If you don't mind, A, I'm going to flip that statement slightly to make a point.
Programming is about making money, because radio is a business. It is not about entertaining every single person, it is about entertaining a majority of those who like a particular genre in music in order to keep them around when the commercials hit, and to have enough listeners in that majority to charge an advertising rate that turns a profit.
Despite what some (particularly a very vocal one) have said, the aforementioned majority audience members do not miss the songs that aren't played. If what they hear are songs they like, it doesn't matter what they didn't hear. In fact, they don't even mind the repetition of songs they like ... because they like them.

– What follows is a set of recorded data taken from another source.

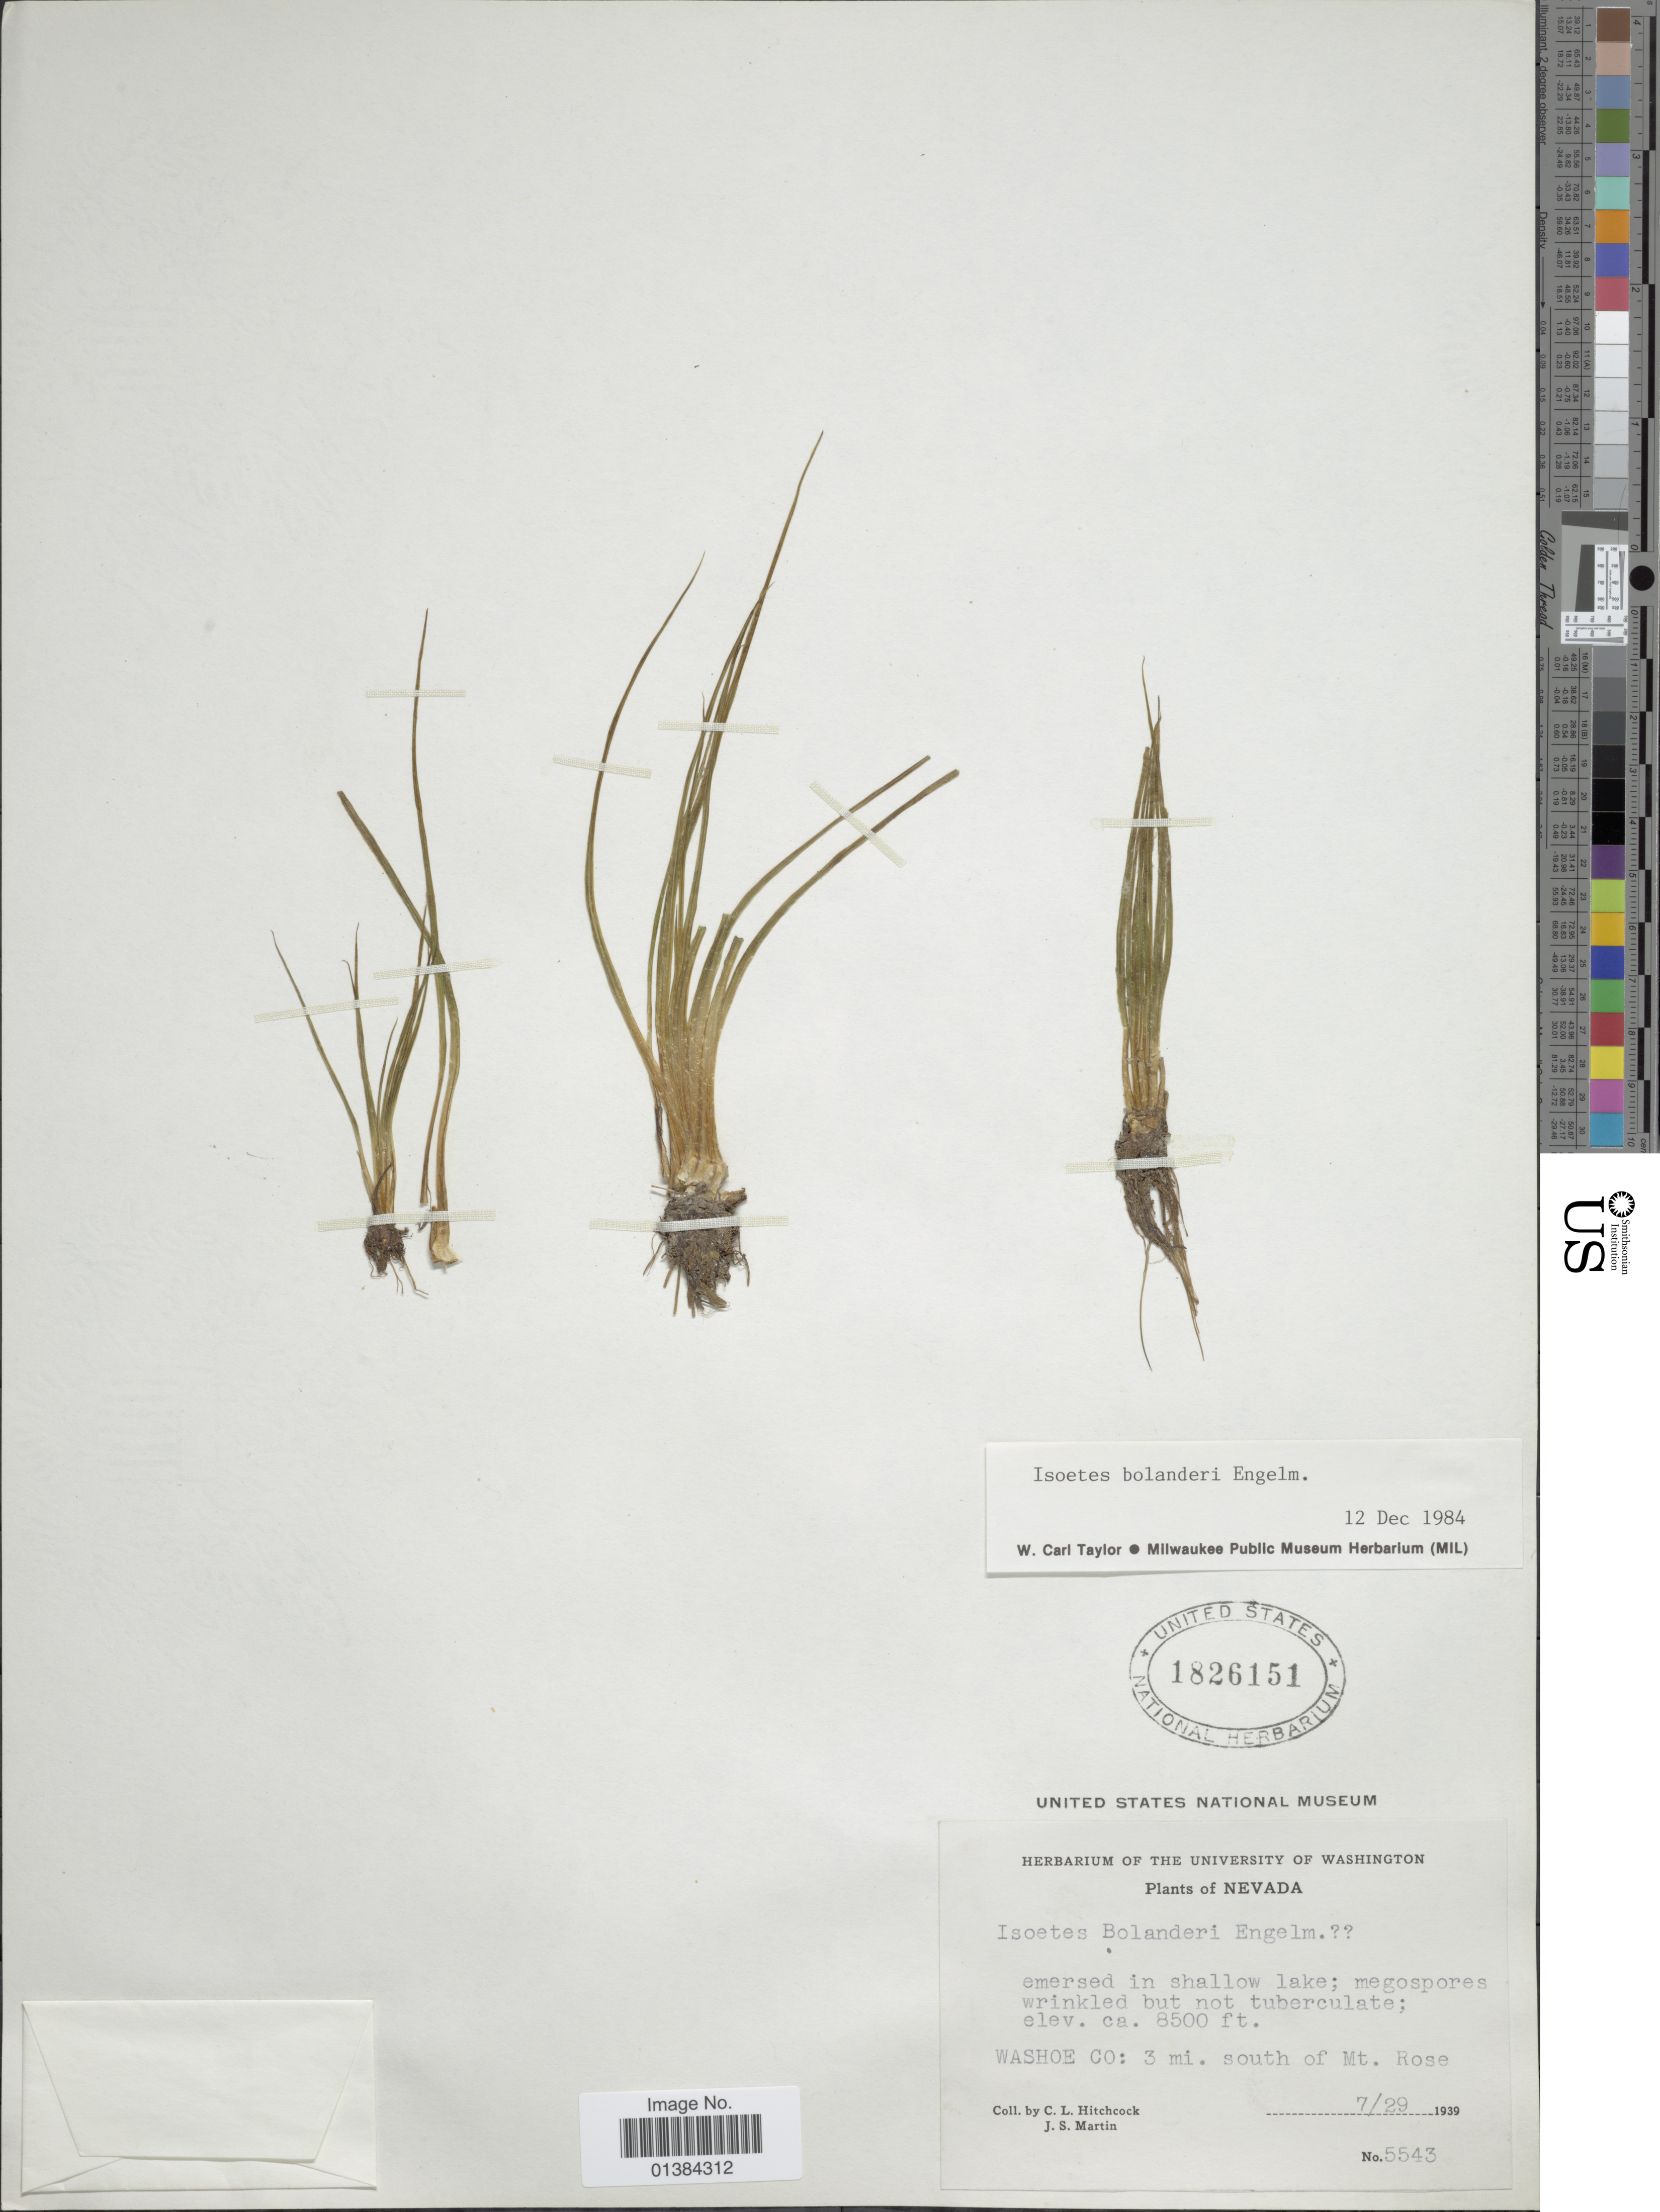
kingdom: Plantae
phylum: Tracheophyta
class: Lycopodiopsida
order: Isoetales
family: Isoetaceae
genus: Isoetes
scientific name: Isoetes bolanderi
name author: Engelm.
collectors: C. L. Hitchcock & J. S. Martin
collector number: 5543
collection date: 1939-07-29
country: United States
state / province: Nevada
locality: Washoe Co.: 3 mi. south of Mt. Rose.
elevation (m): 2591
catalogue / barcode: US 1826151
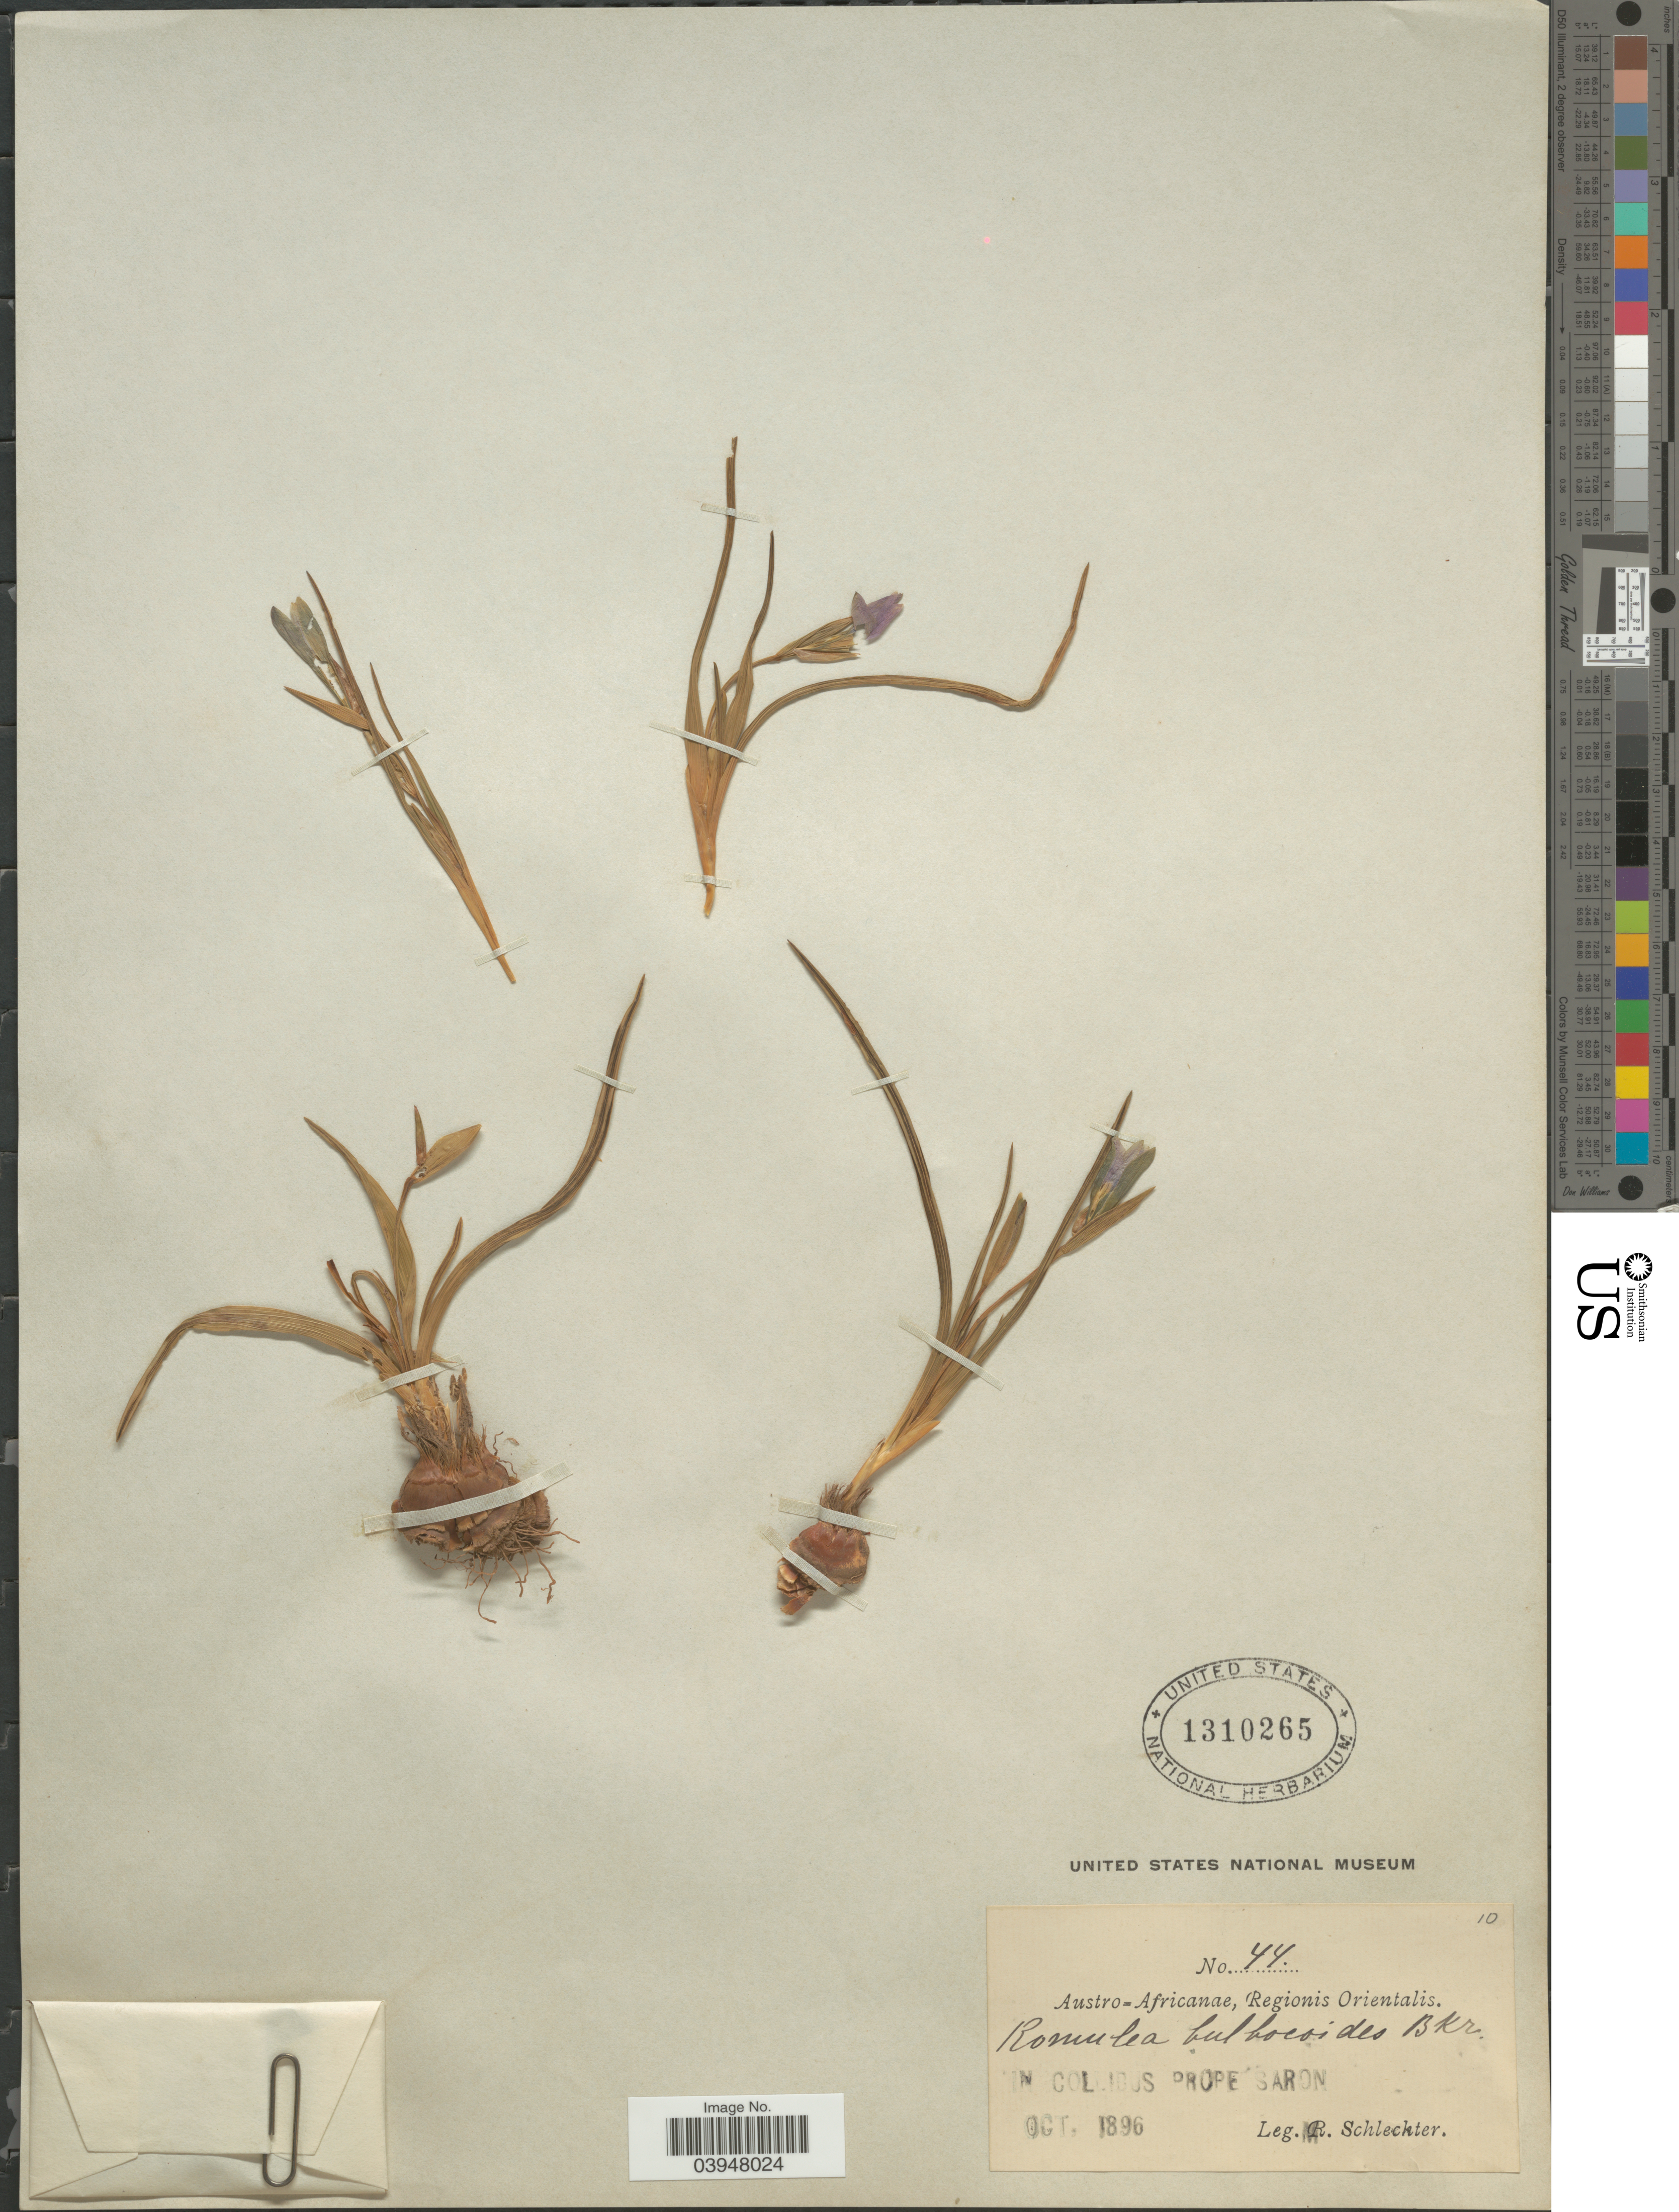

You don't like hearing "Hotel California" or "Brown Eyed Girl" frequently? Well, that's your musical taste, and that's okay ... for you.* But you also obviously are not in the aforementioned majority, because if the masses also didn't like those songs, they'd stop testing well and we'd stop playing them. (Or, if were insane enough to act as some have suggested and keep playing those songs even though people hated them, the ratings would go down.)
It really is that simple, and there is never going to be a mass appeal station in a major rated market that caters to anything other than the majority audience opinion of music (as determined by research and testing), because a station that didn't cater to the majority would be leaving money on the table by not getting the majority to listen.
* - Oh, and ... before you start telling me about "everyone else I talk to doesn't like hearing them over and over either", until you and the "everyones" comprise more than 50% of the audience, I'm not swayed by the argument.